▶ [Instructions for the task]: Reproduce the items verbatim, beginning at their first line and stopping after the line that contains "Explore Our BMW Virtual Showroom".

###

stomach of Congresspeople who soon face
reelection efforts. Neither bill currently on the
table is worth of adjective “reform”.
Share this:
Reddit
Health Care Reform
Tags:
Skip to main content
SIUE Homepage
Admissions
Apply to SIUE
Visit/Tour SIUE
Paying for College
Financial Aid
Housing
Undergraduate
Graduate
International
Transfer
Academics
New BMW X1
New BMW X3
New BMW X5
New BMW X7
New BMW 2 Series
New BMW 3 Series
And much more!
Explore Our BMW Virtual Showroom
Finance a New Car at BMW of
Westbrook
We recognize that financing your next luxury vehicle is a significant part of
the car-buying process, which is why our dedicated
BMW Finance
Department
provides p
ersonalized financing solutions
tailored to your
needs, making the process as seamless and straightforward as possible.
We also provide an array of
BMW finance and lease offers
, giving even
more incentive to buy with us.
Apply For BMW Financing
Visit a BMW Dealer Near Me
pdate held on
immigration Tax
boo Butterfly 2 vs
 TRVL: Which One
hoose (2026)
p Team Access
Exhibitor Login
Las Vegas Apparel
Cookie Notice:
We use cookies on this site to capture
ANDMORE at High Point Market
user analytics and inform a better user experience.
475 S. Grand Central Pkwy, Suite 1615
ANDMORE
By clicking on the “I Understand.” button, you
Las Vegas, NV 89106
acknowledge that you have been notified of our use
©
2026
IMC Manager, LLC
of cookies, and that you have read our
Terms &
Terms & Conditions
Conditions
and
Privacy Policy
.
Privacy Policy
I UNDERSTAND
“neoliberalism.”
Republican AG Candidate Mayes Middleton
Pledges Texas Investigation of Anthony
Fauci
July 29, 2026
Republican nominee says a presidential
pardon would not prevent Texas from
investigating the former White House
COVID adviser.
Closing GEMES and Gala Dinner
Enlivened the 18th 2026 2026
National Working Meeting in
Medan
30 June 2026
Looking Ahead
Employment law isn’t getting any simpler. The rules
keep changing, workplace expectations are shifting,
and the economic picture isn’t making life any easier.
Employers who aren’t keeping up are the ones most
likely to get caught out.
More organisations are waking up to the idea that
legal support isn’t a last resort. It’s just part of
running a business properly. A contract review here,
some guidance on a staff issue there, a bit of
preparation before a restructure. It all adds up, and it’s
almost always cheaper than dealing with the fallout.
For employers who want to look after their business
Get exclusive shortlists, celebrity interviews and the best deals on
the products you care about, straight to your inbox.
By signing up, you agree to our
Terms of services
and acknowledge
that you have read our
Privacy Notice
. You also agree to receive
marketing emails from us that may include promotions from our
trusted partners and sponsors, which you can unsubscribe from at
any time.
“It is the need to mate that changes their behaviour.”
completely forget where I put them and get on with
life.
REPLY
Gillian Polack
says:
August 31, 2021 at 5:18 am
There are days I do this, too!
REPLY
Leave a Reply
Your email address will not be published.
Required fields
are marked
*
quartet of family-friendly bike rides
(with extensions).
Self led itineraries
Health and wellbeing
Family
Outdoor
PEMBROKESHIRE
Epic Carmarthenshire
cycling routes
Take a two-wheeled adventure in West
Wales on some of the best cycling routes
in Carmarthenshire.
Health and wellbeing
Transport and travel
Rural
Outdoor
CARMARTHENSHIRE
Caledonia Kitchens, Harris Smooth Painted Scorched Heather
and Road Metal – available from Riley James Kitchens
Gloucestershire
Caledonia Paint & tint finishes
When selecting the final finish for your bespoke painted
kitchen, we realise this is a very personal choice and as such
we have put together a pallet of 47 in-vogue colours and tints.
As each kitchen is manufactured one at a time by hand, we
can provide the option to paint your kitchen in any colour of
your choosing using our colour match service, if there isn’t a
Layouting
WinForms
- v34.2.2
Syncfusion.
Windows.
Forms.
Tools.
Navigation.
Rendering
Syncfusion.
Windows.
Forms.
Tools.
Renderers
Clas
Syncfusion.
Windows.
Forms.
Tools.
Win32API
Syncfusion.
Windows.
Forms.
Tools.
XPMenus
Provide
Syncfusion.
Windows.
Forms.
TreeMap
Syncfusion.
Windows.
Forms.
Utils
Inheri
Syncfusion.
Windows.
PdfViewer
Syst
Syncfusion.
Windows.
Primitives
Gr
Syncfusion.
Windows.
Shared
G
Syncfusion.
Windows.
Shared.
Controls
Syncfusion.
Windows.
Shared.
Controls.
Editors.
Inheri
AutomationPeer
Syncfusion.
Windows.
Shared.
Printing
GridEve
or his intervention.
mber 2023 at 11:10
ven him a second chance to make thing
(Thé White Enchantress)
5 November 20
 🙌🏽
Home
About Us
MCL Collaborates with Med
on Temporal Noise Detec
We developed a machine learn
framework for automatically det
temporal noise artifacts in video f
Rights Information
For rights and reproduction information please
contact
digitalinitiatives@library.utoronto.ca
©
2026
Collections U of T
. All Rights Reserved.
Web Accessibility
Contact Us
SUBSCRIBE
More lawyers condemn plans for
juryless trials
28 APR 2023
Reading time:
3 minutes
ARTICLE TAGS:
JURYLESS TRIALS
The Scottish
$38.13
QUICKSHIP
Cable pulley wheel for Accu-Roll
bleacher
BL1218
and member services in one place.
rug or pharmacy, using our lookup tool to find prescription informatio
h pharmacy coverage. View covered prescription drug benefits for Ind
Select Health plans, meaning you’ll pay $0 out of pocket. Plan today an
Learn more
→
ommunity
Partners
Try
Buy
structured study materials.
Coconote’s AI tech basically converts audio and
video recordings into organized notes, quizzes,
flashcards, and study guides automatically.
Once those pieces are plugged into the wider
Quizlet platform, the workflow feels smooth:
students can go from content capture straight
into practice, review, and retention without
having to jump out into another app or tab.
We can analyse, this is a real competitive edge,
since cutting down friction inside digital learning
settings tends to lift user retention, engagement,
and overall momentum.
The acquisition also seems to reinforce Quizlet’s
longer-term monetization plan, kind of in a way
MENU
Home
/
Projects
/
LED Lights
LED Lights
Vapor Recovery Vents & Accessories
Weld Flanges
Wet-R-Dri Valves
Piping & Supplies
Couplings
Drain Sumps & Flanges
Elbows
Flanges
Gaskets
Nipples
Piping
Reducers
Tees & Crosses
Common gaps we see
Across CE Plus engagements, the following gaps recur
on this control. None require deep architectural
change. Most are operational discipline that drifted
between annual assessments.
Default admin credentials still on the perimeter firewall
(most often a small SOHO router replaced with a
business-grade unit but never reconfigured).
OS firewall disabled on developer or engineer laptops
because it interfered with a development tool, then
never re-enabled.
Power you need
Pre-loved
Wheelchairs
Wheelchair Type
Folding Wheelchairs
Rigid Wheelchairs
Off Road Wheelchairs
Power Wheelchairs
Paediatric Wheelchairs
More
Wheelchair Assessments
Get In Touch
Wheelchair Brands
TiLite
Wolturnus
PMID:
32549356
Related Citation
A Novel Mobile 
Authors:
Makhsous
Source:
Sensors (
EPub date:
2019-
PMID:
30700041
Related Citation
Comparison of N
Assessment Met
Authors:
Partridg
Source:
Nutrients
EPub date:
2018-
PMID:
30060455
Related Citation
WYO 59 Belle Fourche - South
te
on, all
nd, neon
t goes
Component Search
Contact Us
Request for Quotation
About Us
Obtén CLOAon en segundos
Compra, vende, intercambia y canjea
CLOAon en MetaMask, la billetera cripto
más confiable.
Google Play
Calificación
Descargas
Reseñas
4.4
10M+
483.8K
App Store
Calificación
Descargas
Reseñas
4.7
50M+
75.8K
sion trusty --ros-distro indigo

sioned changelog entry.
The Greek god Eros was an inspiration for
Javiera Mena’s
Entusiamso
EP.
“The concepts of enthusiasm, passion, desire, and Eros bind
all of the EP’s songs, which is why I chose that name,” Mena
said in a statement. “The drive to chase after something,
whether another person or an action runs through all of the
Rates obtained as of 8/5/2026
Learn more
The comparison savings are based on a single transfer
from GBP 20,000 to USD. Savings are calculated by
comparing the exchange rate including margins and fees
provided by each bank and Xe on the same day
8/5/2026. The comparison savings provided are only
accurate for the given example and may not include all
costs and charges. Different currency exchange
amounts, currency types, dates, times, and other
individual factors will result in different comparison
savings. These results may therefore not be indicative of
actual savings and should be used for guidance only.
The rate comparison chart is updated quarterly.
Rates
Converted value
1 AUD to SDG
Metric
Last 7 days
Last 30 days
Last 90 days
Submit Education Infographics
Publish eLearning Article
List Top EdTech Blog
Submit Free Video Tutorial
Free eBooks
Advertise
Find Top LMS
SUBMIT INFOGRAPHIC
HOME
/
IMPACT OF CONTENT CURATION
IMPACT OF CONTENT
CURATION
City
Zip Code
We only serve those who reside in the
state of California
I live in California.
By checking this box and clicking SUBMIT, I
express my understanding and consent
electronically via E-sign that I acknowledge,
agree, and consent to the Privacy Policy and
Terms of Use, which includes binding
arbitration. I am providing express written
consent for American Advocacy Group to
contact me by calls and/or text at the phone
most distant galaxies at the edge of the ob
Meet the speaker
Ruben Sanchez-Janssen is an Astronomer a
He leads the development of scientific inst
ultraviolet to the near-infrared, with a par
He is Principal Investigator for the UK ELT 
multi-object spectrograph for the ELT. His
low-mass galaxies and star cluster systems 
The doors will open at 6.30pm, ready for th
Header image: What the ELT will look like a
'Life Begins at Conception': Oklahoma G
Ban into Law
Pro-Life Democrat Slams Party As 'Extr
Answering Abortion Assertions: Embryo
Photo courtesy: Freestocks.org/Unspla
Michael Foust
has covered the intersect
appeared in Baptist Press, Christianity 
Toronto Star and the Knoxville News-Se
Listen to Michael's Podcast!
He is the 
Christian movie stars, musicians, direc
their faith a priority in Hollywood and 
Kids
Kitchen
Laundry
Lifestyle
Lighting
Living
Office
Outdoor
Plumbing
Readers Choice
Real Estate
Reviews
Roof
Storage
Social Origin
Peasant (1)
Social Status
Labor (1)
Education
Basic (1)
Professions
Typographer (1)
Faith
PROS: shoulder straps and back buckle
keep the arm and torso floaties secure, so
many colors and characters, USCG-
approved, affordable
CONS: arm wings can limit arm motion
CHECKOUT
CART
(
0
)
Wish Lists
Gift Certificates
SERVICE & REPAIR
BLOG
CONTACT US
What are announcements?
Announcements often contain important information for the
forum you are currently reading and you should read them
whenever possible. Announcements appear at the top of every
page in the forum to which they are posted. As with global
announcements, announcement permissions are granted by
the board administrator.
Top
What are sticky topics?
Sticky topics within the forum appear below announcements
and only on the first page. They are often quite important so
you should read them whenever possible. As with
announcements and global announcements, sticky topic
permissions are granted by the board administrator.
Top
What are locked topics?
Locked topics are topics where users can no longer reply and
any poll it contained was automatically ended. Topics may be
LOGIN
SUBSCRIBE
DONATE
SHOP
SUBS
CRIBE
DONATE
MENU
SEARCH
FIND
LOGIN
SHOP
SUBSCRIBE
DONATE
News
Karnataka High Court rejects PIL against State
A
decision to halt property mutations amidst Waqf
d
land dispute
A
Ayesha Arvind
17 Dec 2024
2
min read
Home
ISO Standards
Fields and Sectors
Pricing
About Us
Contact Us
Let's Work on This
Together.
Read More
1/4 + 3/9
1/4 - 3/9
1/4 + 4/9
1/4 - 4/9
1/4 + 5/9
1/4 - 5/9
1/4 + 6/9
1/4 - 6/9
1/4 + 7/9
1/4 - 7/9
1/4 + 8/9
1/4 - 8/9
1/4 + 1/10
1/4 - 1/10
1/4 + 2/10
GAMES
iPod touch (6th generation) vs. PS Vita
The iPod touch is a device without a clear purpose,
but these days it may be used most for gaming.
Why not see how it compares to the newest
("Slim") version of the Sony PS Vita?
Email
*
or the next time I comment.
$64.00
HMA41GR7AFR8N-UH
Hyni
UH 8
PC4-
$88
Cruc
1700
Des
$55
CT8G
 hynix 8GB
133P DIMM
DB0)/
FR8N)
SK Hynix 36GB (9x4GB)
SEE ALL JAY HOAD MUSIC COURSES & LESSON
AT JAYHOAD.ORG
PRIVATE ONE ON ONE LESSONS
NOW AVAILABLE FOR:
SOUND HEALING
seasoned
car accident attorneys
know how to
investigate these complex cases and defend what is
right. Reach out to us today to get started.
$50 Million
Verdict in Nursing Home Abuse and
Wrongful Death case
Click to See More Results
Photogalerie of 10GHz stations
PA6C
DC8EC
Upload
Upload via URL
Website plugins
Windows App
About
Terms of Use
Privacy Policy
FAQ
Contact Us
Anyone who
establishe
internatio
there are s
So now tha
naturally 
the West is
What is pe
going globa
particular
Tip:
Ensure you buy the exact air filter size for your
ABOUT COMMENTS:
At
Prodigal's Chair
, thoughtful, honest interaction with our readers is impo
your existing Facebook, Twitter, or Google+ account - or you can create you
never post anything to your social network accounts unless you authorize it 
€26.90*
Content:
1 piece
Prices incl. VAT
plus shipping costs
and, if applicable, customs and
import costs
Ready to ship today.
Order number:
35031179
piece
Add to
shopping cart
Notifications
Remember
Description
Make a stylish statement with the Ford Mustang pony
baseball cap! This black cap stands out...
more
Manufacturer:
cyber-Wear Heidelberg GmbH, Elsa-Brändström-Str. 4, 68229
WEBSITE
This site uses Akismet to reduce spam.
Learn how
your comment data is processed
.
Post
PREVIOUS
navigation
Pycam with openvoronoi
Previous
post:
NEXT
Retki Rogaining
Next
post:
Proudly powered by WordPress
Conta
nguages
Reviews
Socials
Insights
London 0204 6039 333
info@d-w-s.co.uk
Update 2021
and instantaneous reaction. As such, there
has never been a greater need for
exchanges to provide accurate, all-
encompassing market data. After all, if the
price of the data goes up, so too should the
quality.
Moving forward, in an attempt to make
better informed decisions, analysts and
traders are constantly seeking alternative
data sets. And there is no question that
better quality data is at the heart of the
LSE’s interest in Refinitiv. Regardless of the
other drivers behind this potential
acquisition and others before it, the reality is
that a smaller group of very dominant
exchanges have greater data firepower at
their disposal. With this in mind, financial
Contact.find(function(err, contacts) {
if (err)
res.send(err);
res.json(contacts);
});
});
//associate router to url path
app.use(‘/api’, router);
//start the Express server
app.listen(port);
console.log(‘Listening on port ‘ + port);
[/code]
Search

###

▶ [Result]:
stomach of Congresspeople who soon face
reelection efforts. Neither bill currently on the
table is worth of adjective “reform”.
Share this:
Reddit
Health Care Reform
Tags:
Skip to main content
SIUE Homepage
Admissions
Apply to SIUE
Visit/Tour SIUE
Paying for College
Financial Aid
Housing
Undergraduate
Graduate
International
Transfer
Academics
New BMW X1
New BMW X3
New BMW X5
New BMW X7
New BMW 2 Series
New BMW 3 Series
And much more!
Explore Our BMW Virtual Showroom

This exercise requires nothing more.